『目が覚めるまでに』2023.08.03
俺の妻はイケメンである。カッコイイ系女子ではなく、イケメンなのだ。
どこがイケメンかと言われると、全てとしか言いようがない。
それは彼女の経歴から来るもので、かの劇団で世の女性を魅了してきたのだ。
俺がプロポーズした時だってそうだった。
「普段は王子様なキミをお姫様にしたい」
一世一代のプロポーズの言葉。彼女に似合う言葉を三日三晩、悩んで告げたのだ。
すると彼女は照れるかなにかするかと思ったが、俺に左手を差し出しながら、
「もちろん、貴方は私の王子様でいてくれるんでしょ」
と一言。

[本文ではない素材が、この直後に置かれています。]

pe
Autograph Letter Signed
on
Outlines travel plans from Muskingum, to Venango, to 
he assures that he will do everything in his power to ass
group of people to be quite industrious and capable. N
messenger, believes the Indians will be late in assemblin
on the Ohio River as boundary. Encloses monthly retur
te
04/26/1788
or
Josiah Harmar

これではどちらが王子様か分からない。娘に対してですら、王子様オーラをバシバシ出しているのだ。
しかし、そんな彼女も可愛らしい面はある。寝顔だ。
寝顔が本当に可愛い。寝起きももっとかわいい。
朝に弱く、ぐずっているのを娘に起こされている様はたまらなくかわいい。
今も彼女は普段のイケメンぷりとはかけ離れた、言ってしまえばマヌケな顔で寝ている。起きる時間はとっくに過ぎた。
そろそろウチの小さな女の子が、ぷりぷりしながら起こしに来ることだろう。
なので、俺は彼女の目が覚めるまでに、これから始まる愉快な出来事を記録するべく、カメラアプリを起動した。